◆ Work to be completed
Return each line of the records below verbatim, dropping the pictures from your output.

** BEGIN Information given **

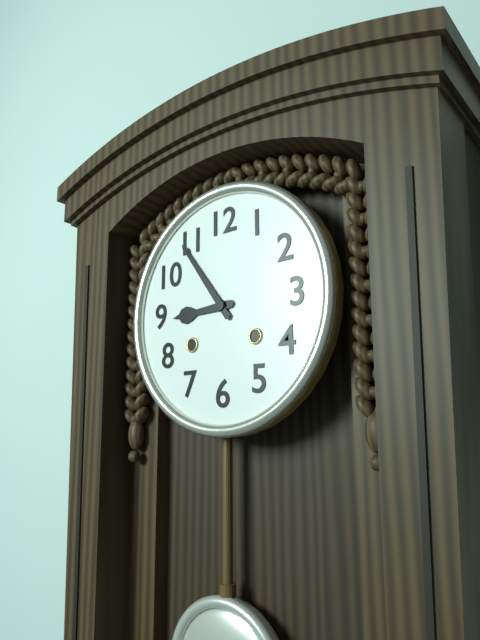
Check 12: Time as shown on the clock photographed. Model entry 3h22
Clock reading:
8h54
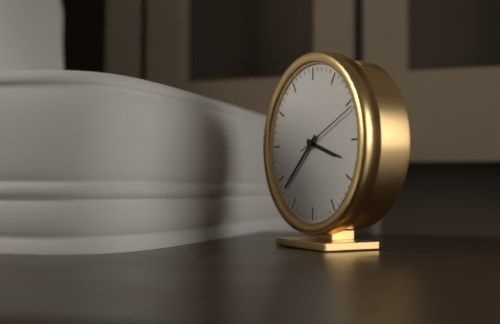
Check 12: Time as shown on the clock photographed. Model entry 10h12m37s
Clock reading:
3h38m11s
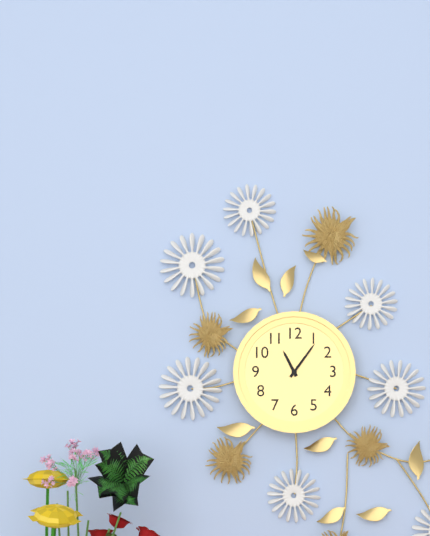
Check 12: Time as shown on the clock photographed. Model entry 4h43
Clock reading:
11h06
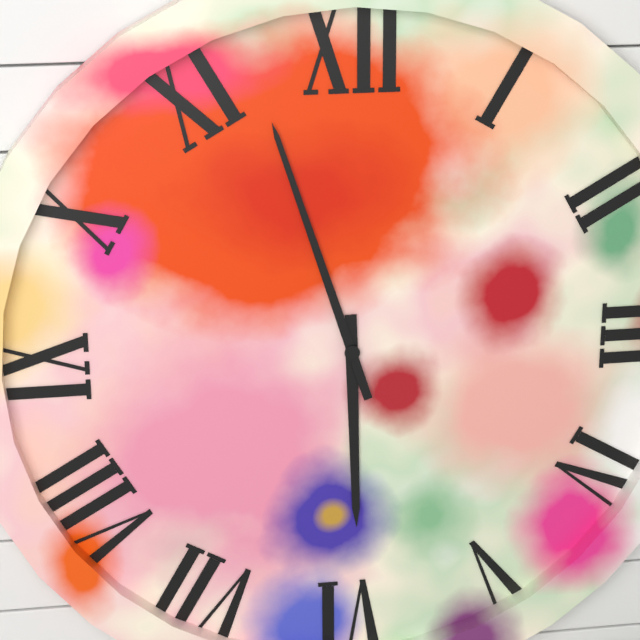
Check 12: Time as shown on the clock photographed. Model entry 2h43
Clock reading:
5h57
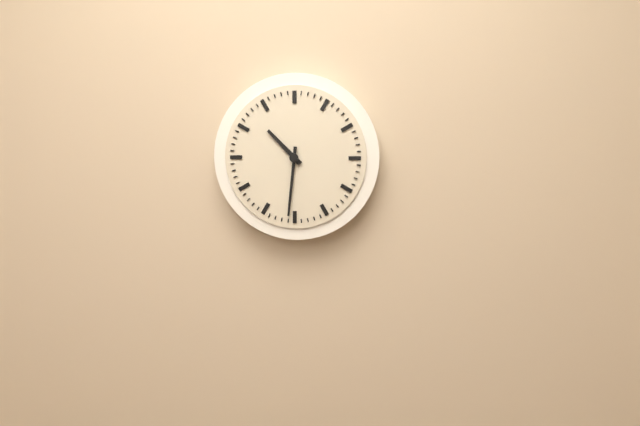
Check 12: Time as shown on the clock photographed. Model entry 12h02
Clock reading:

** END Information given **

◆ Finished exercise
Check 12: Time as shown on the clock photographed. Model entry 3h22
Clock reading:
8h54
Check 12: Time as shown on the clock photographed. Model entry 10h12m37s
Clock reading:
3h38m11s
Check 12: Time as shown on the clock photographed. Model entry 4h43
Clock reading:
11h06
Check 12: Time as shown on the clock photographed. Model entry 2h43
Clock reading:
5h57
Check 12: Time as shown on the clock photographed. Model entry 12h02
Clock reading:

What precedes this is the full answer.